Thank you, Madam Chair.
The Centre for Science in the Public Interest is a non-profit consumer health advocacy organization specializing in nutrition issues, with offices in Ottawa and Washington, D.C. We don’t accept funding from government or industry. The 100,000 Canadian subscribers to our advertisement-free Nutrition Action Healthletter, which you have all received, funds our health policy reform advocacy. On average, we have one subscribing household within a one-block radius of every Canadian street corner, and that's rural and urban.
The World Health Organization estimates that nutrition-related disease and, to a much lesser extent, physical inactivity in countries like Canada are responsible for one-quarter of all premature deaths, or approximately 57,000 deaths annually in Canada.
Provincial governments pay the lion’s share of health costs for nutrition-related illness. For example, by 2030, health care costs alone are projected to rise from 46% to 80% of the entire Ontario government budget, if policy changes are not implemented.
The national and international character of the food supply, Health Canada’s nutrition science expertise, and the federal government’s constitutional authority make it better situated to use its regulatory and spending levers to help curb nutrition-related diseases. However, the federal government still postpones nutrition-improving regulations as if Canada has tens of thousands of lives to spare every year and as if governments preside over full treasuries and double-digit economic growth.
Recently, the UN Secretary-General Ban Ki-moon invited Prime Minister Harper, President Barack Obama, and other world leaders to a high-level summit on the prevention and control of non-communicable chronic diseases on September 19 to 20, 2011, in New York City to draft a global approach to curbing NCDs that may include policy commitments, disease reduction targets, and accountability reporting mechanisms.
We recommend the following specific federal government policy reforms.
One, commit to fully implement Canada’s strategy for sodium reduction, which is now six months old, to ensure that salt is used judiciously by manufacturers, not gratuitously, and, at an absolute minimum, that consumers get better objective information to facilitate healthy choices.

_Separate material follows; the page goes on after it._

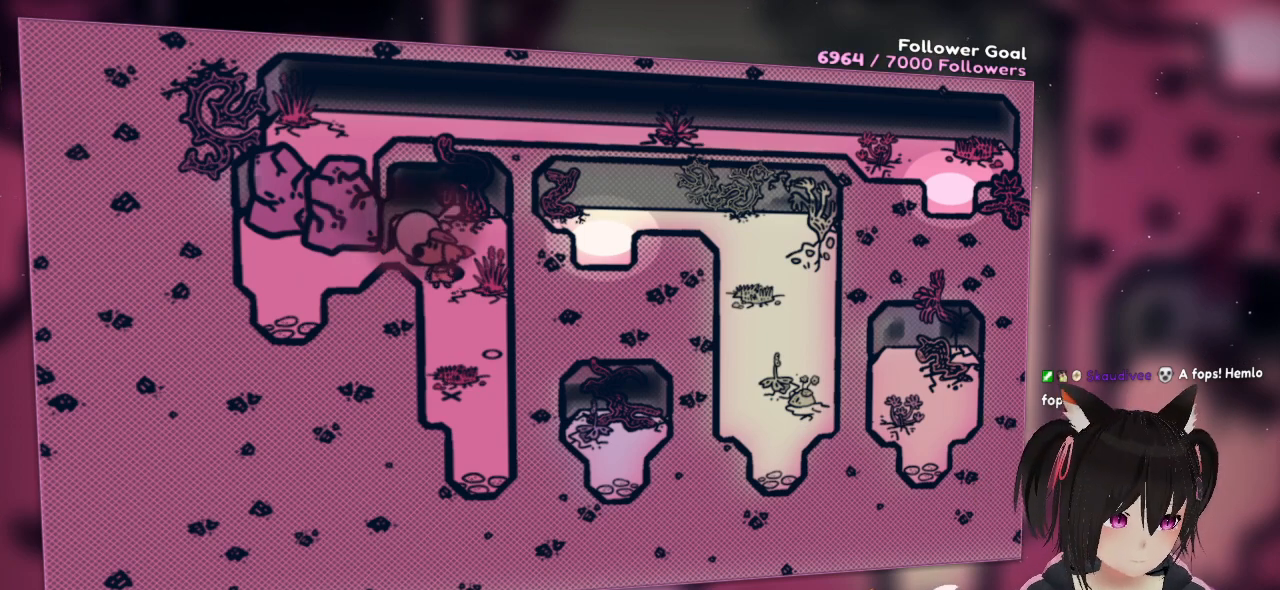
{"buttons": [], "left_stick": "right", "right_stick": "center", "events": [[250, "left_stick", "right"]]}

Two, promulgate regulations restricting the use of trans-fat-laden partially hydrogenated oils to permanently prevent at least 1,800 heart attack deaths annually in Canada. Provincial regulations were promulgated to rid such oils from Ontario’s and Manitoba’s school food services in 2008 and British Columbia's restaurants in 2009.
In 2009, federal government scientists also concluded that trans fatty acid levels in Canadian foods are nowhere near as low as those of foods sold in Denmark, where a regulatory ban is in place. A scientific update commissioned by the World Health Organization and published in 2009 concluded that:
The evidence on the effects of TFA and disease outcomes strongly supports the need to remove PHVO from the human food supply.

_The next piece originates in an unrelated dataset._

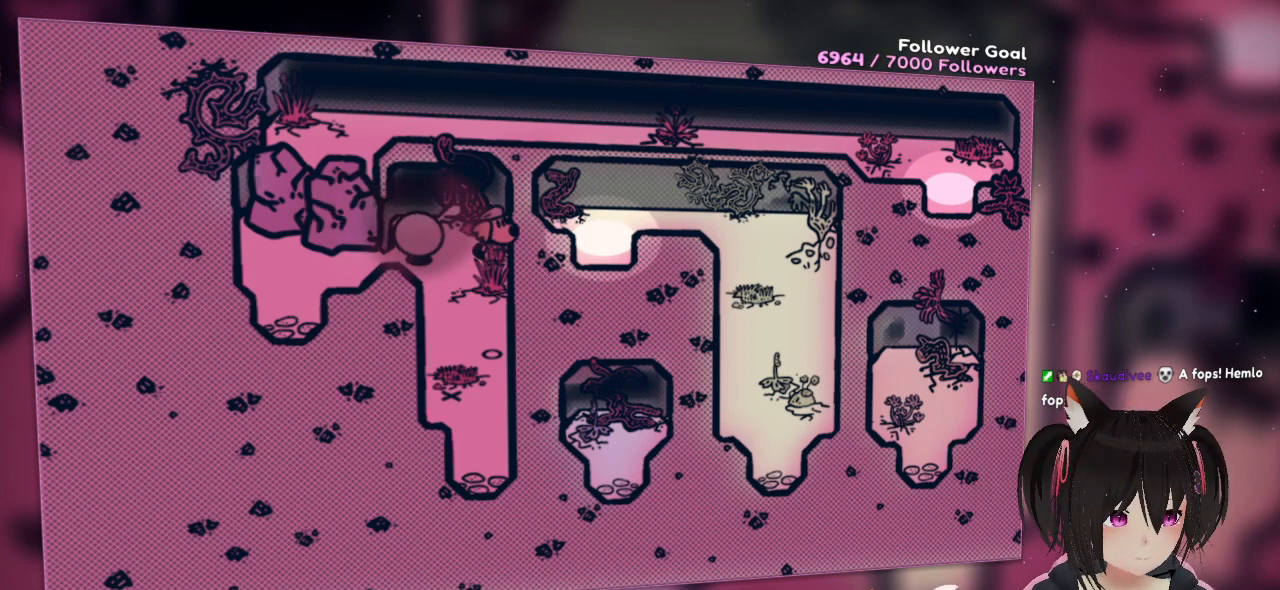
{"buttons": [], "left_stick": "center", "right_stick": "center", "events": [[17, "left_stick", "up-left"], [183, "left_stick", "down-left"], [383, "left_stick", "center"]]}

Three, mandate disclosure of calorie counts and notices about the amounts of sodium for menu items at outlets of large chain restaurants to close a nutrition labelling exemption affecting $60 billion worth of food annually in Canada, which is one-fifth of all food consumed.
While Health Canada continues to discuss menu labelling, as you heard two days ago, governments in New York City, California, and elsewhere have required calorie labelling on menus, at least, and soon regulations made possible by the Obama health care bill will require menu labelling in chain restaurants throughout the U.S.
Fourth, strengthen food labelling regulations, including mandatory front-of-pack nutrition labelling. In practice, nutrition facts tables are very useful to interested and educated shoppers, but might be more aptly named “back of pack complicated nutrition facts”. A grocery shopper trying to home in on the lowest-sodium soups or lowest-sugar breakfast cereals from any source would have to physically pick up, turn around, and keep tabs on dozens of packages for each product being considered for purchase. Likewise, finding the pasta with the most tomatoes or berry juice with the most berries remains a guessing game, no matter where one looks on the labels.